Irregular lattice simulation of cement composite materials and structures

The response of cement-based materials to various types of severe loading is often governed by complicated fracture processes and toughening mechanisms. As a compliment to experimental testing, a 3D numerical model is developed to study the fracture properties of cement composites at different length scales, specifically at the meso and macroscale. The model is based on an irregular lattice representation of the material continuum.; The material domain is discretized as a Voronoi tessellation of an irregular set of points. Nodal connectivity of the lattice is defined by the dual Delaunay tessellation. An efficient grid search algorithm based on domain partitioning has been developed to generate the point set at O( n) complexity.; At the macroscale, the cement composite (such as ordinary concrete) is treated as a homogeneous material. Curvilinear reinforcement can be introduced into the material irrespective of the domain discretization.
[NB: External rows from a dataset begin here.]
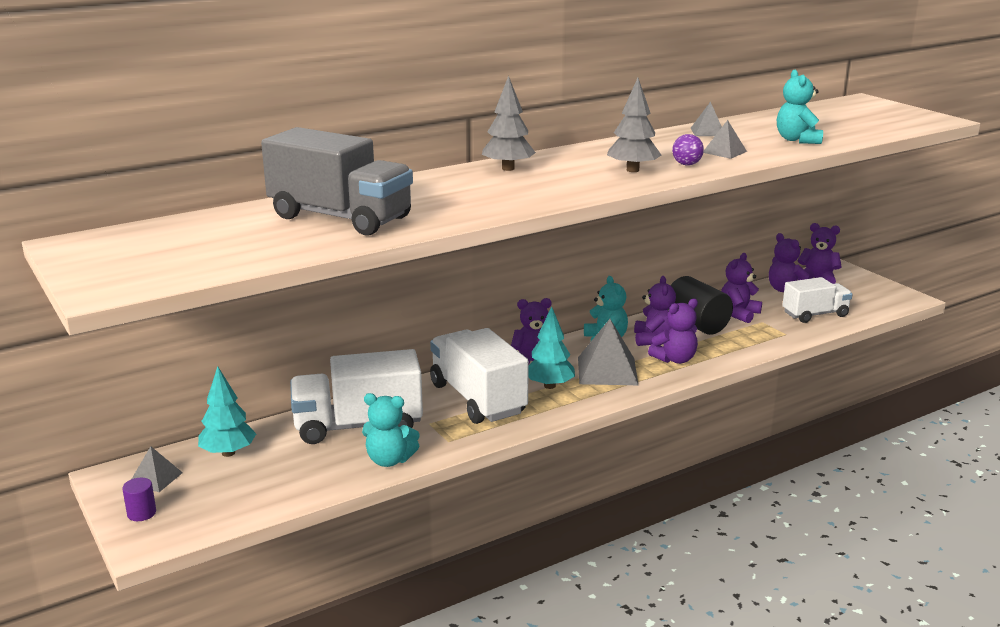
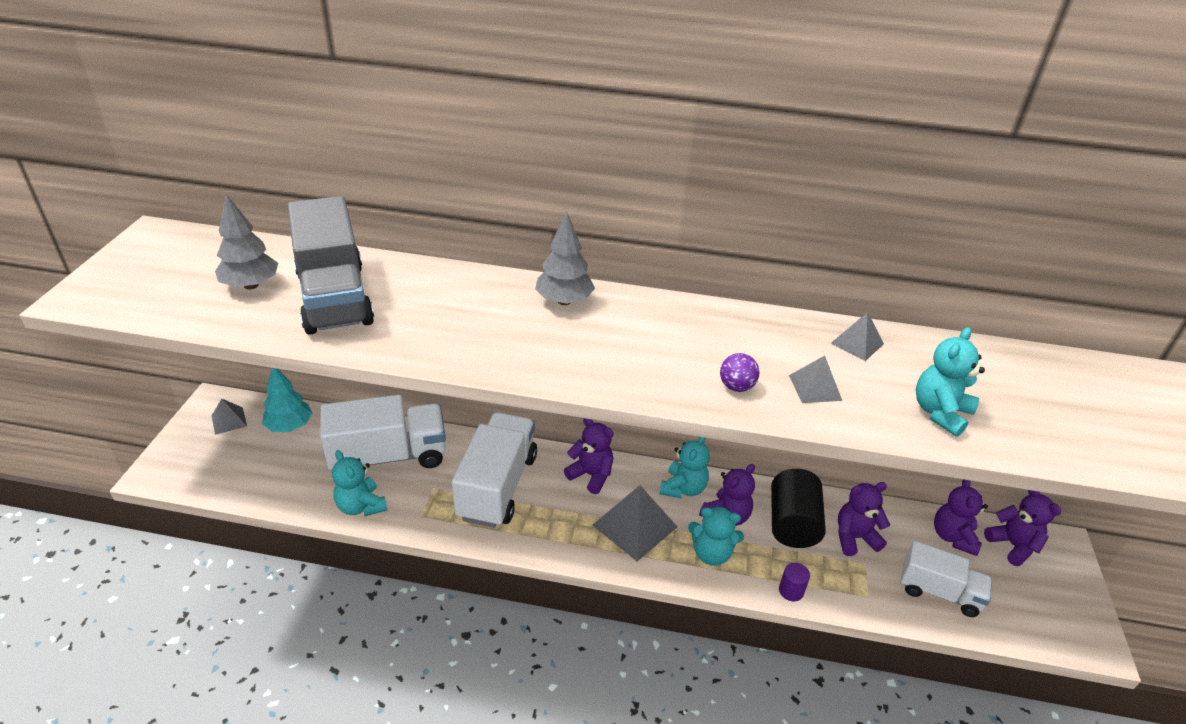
camera: 40 degrees right, 15 degrees up
purple cylinder [122,478,156,521] -> purple cylinder moved to [779,563,810,601]
white truck [290,349,423,444] -> white truck turned 135 degrees clockwise [320,395,446,470]
turquoise tree [528,306,575,389] -> none
grey tree [607,78,661,172] -> grey tree moved to [215,194,278,289]
purple teddy bear [648,298,698,364] -> turquoise teddy bear [688,506,744,566]

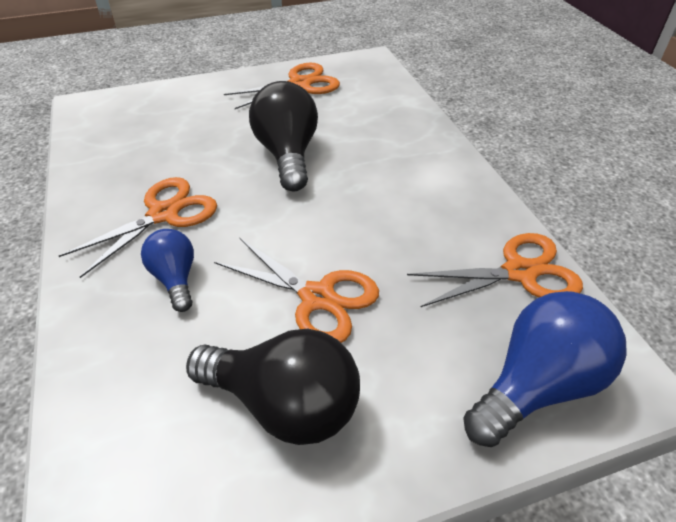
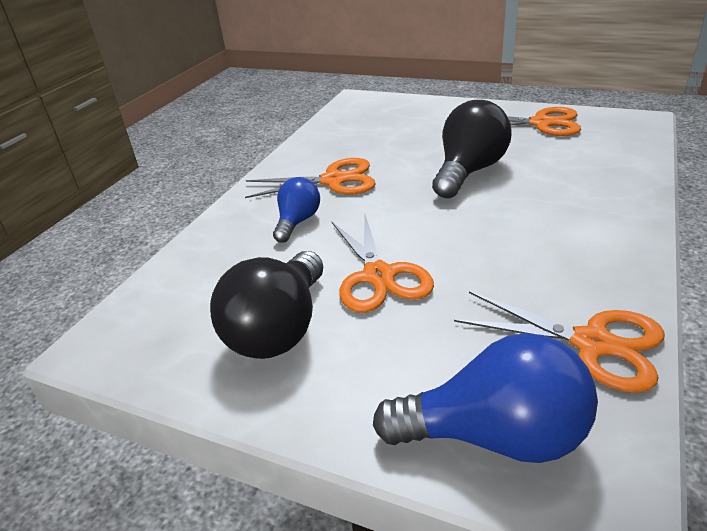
camera: 45 degrees right, 10 degrees down
black light bulb [186,329,360,445] -> black light bulb turned 45 degrees clockwise [210,251,323,359]

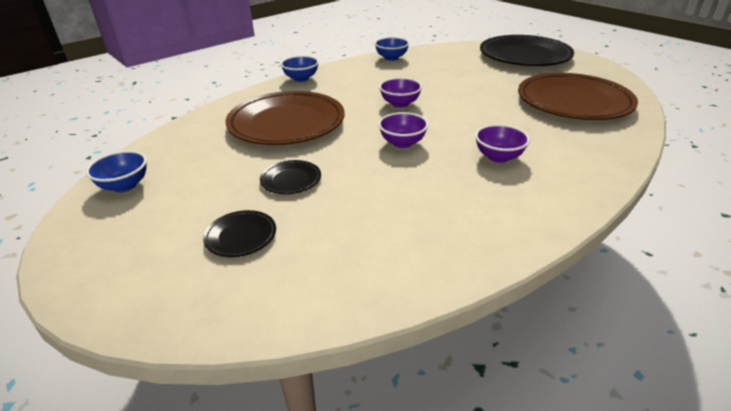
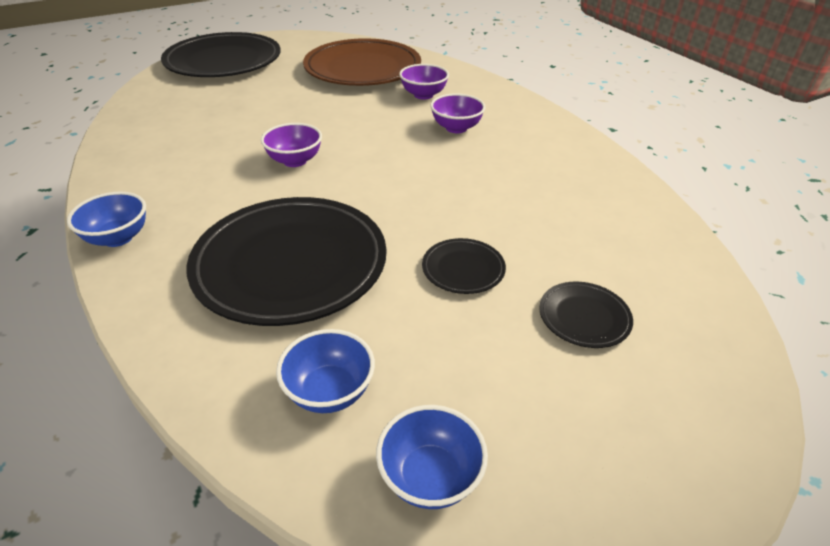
camera: 80 degrees left, 5 degrees up
brown plate [225,91,344,145] -> black plate [186,197,387,326]
blue bowl [374,37,409,61] -> blue bowl moved to [276,329,375,413]
purple bowl [378,112,429,148] -> purple bowl moved to [399,64,449,100]

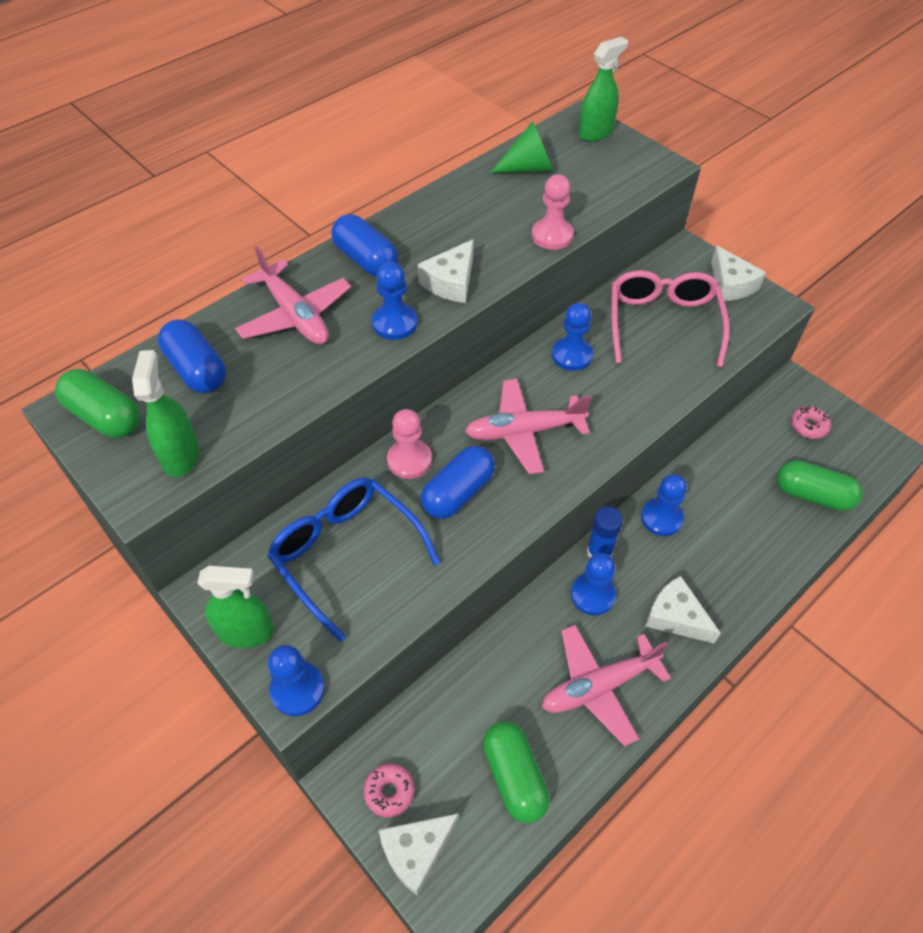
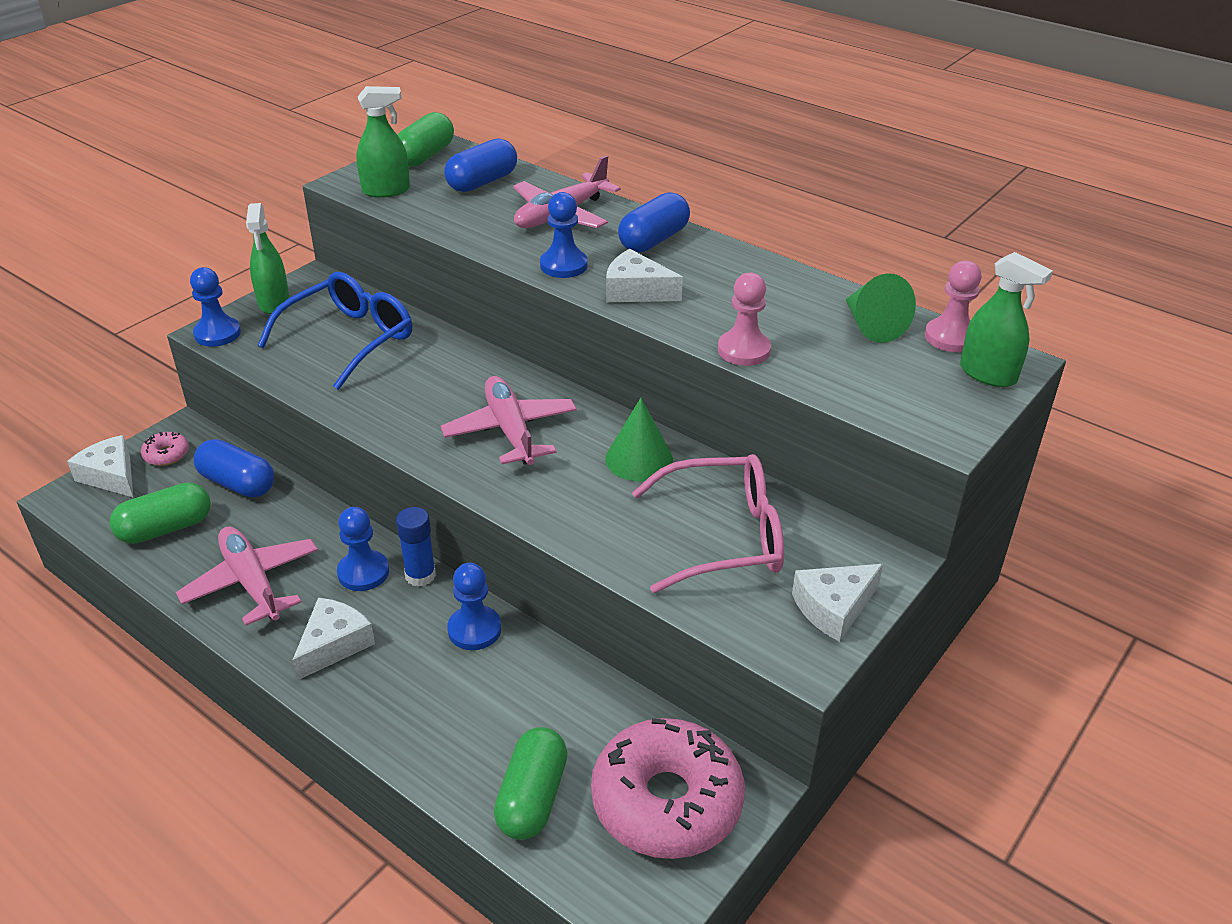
camera: 80 degrees right, 15 degrees down
pink pawn [387,409,432,479] -> pink pawn moved to [925,260,982,352]
blue capsule [421,446,495,519] -> blue capsule moved to [194,439,274,498]
blue pawn [552,303,593,371] -> green cone [605,398,673,482]
pink donut [791,406,831,439] -> pink donut [591,718,745,859], size x2.46

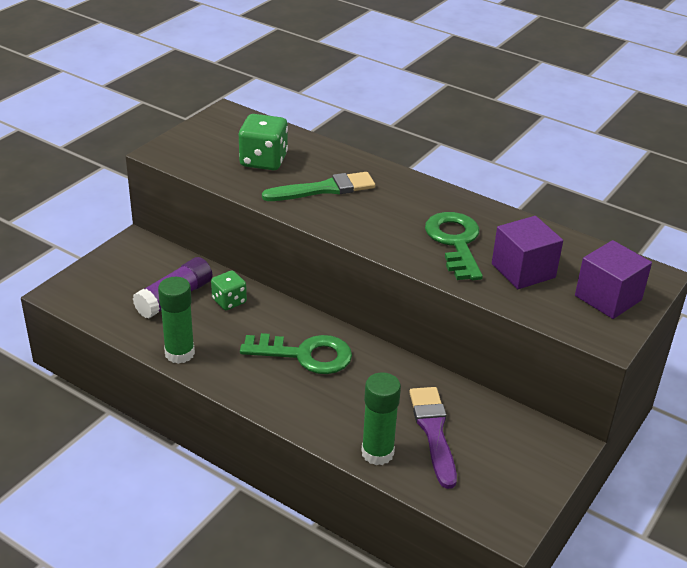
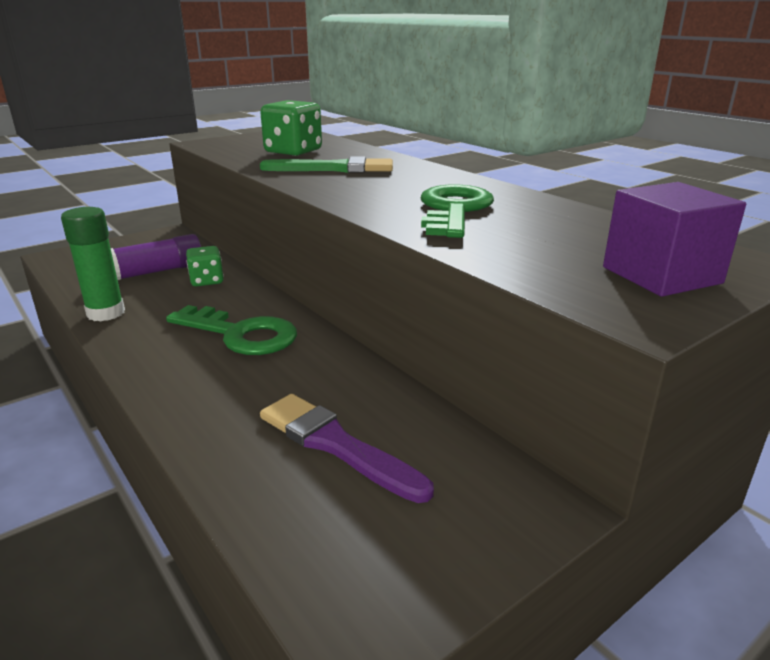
camera: 20 degrees right, 10 degrees down
green glue stick [361,372,401,465] -> none
purple brush [409,387,457,489] -> purple brush turned 60 degrees counterclockwise [260,394,434,503]
purple cube [492,216,563,289] -> none

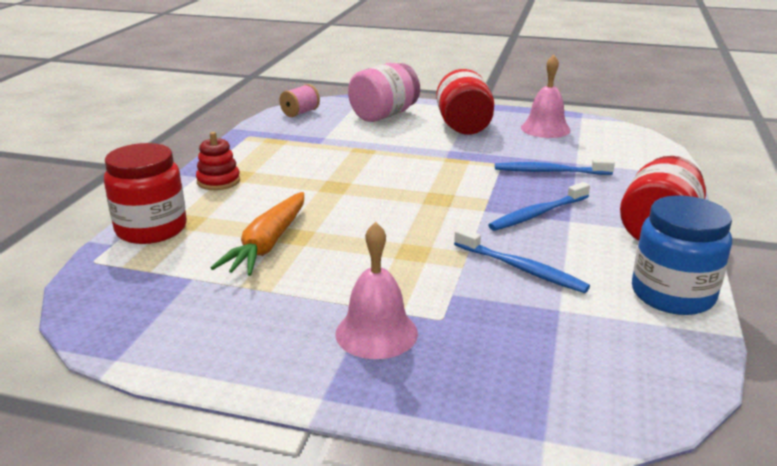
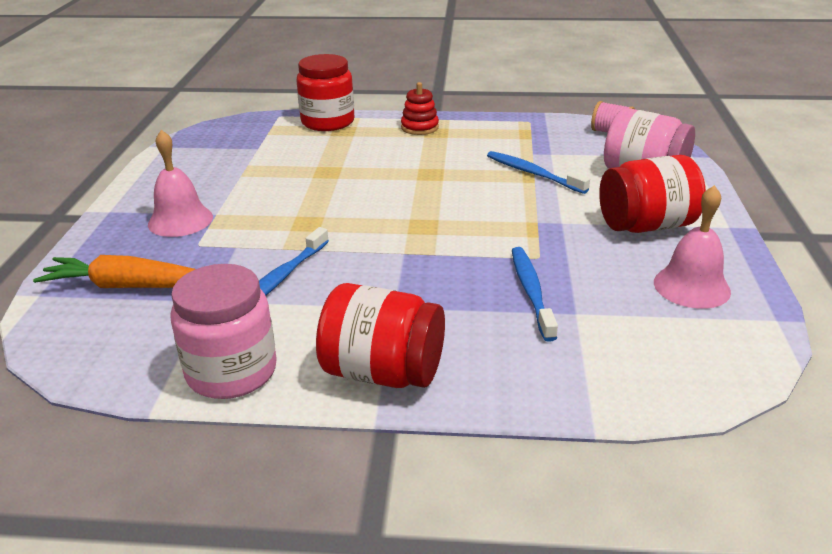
camera: 80 degrees right, 5 degrees up
orange carrot [211,192,304,276] -> orange carrot moved to [33,255,195,288]
blue toothbrush [489,182,590,231] -> blue toothbrush moved to [487,151,590,194]
blue jar [632,195,732,315] -> pink jar [170,264,277,399]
The bond shear stress-slip response of the reinforcement is based on mechanics of reinforcement-matrix interface. At the mesoscale, the composite has three distinct phases consisting of a matrix media, spherical inclusions, and the matrix-inclusion interface. Spherical aggregates are individually discretized within the domain with control over the thickness of the matrix-inclusion interface. A macroscopic fracture model, which lumps all the fracture mechanisms into a prescribed softening relation, was implemented to relate cohesive stress to crack opening displacement. This modeling of fracture is energy conserving and objective with respect to both loading and mesh orientation. More brittle fracture laws are used when the material is modeled at the mesoscale. Verifications of the accuracy and applicability of this lattice model are obtained through analyses of deflection of prestressed concrete beams, fiber restraints on drying shrinkage of overlay systems, and fracture of notched beams.